Un Iran au seuil du nucléaire, c’est-à-dire immunisé contre une agression militaire conventionnelle, représenterait un changement capital, vers le pire pour ce qui concerne Israël, mais ce ne serait pas une menace existentielle immédiate. Le véritable danger immédiat pour nous est le déclenchement d’une course régionale au nucléaire. Si l’Iran atteint la capacité nucléaire, la Turquie sera tentée de suivre, puis l’Egypte et l’Arabie saoudite. Avant dix ans, toutes les dictatures de la planète auront le même objectif. Ce qui signifie qu’un engin nucléaire finira par tomber dans les mains de terroristes et ne menacera pas seulement Israël mais le monde entier. C’est pourquoi nous devons nous préparer aussi à ce scénario. La bravade et la rhétorique vide ne constituent pas une bonne réponse. Elles ne feront que nous affaiblir et réduire notre aptitude à l’auto-défense. »

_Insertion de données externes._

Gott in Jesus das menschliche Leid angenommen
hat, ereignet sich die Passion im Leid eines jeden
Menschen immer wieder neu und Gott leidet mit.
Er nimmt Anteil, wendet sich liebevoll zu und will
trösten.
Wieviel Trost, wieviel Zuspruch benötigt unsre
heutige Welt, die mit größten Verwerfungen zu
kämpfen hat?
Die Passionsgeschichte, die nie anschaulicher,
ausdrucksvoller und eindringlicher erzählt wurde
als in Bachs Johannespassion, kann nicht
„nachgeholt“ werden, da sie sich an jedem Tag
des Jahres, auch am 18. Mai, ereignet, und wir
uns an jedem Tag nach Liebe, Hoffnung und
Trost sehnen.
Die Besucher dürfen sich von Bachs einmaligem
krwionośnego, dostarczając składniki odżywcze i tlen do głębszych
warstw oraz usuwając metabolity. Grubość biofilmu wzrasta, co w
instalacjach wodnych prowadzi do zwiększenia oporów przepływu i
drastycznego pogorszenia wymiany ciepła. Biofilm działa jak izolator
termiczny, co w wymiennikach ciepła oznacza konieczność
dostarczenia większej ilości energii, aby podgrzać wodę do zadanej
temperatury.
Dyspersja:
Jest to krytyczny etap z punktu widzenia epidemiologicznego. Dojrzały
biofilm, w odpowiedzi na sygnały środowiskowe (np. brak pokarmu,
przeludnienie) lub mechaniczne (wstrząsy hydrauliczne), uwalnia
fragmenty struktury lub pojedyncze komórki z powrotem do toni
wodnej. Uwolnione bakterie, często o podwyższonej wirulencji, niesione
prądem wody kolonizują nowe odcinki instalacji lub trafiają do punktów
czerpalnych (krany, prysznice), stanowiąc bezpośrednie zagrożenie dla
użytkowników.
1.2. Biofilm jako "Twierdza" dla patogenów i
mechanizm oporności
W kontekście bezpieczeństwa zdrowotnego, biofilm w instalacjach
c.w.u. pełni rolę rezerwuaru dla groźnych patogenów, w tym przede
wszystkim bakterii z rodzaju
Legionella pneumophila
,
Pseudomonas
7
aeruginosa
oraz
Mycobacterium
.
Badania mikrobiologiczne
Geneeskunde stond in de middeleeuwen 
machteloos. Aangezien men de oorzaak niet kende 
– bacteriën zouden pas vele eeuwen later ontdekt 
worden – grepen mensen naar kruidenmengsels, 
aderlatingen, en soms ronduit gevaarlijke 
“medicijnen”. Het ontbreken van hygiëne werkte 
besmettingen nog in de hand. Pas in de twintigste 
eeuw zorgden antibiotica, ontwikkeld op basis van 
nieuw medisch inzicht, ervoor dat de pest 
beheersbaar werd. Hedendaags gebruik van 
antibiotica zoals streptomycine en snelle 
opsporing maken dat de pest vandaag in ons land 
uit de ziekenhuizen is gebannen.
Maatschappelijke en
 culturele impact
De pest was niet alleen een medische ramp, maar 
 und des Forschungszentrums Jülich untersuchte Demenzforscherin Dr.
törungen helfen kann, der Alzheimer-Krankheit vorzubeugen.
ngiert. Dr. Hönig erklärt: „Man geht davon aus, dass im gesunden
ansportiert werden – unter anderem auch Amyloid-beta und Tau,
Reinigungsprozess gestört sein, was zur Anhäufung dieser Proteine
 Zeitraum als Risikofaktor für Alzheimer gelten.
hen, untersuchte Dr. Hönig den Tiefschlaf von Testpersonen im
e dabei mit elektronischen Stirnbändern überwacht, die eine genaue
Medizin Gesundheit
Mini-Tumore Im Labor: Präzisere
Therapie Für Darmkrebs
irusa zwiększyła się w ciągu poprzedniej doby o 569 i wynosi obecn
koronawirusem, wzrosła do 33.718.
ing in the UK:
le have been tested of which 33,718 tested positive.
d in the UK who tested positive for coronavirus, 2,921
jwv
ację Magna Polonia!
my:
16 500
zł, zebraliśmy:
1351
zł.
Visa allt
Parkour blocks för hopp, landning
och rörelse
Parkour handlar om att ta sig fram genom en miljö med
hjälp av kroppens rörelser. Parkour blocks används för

Successeur de Netanyahou, Naftali Bennett, qui n’est pas moins hostile que le chef du Likoud à l’accès de l’Iran au nucléaire, semble disposé à faire confiance à Washington pour prolonger les garanties offertes par l’accord au-delà de 2030, tout en indiquant qu’Israël reste prêt à « assurer par lui-même la sécurité de ses citoyens. »

C’est donc dans un contexte stratégique nouveau que les négociations de Vienne ont repris, il y a deux semaines, après une courte pause, pour aboutir à une situation où l’hypothèse d’une conclusion positive devient crédible. Si crédible même qu’à Washington, les adversaires Républicains d’un retour à l’accord et quelques démocrates ralliés à leur cause commencent à donner de la voix et menacent Biden de lui faire payer ce choix politique lors des élections de mi-mandat, en novembre.

Les prochaines semaines diront sans doute si un accord a été trouvé. Et surtout quelles concessions ont dû faire les uns et les autres pour y parvenir. C’est-à-dire ce qu’il reste du compromis de 2015.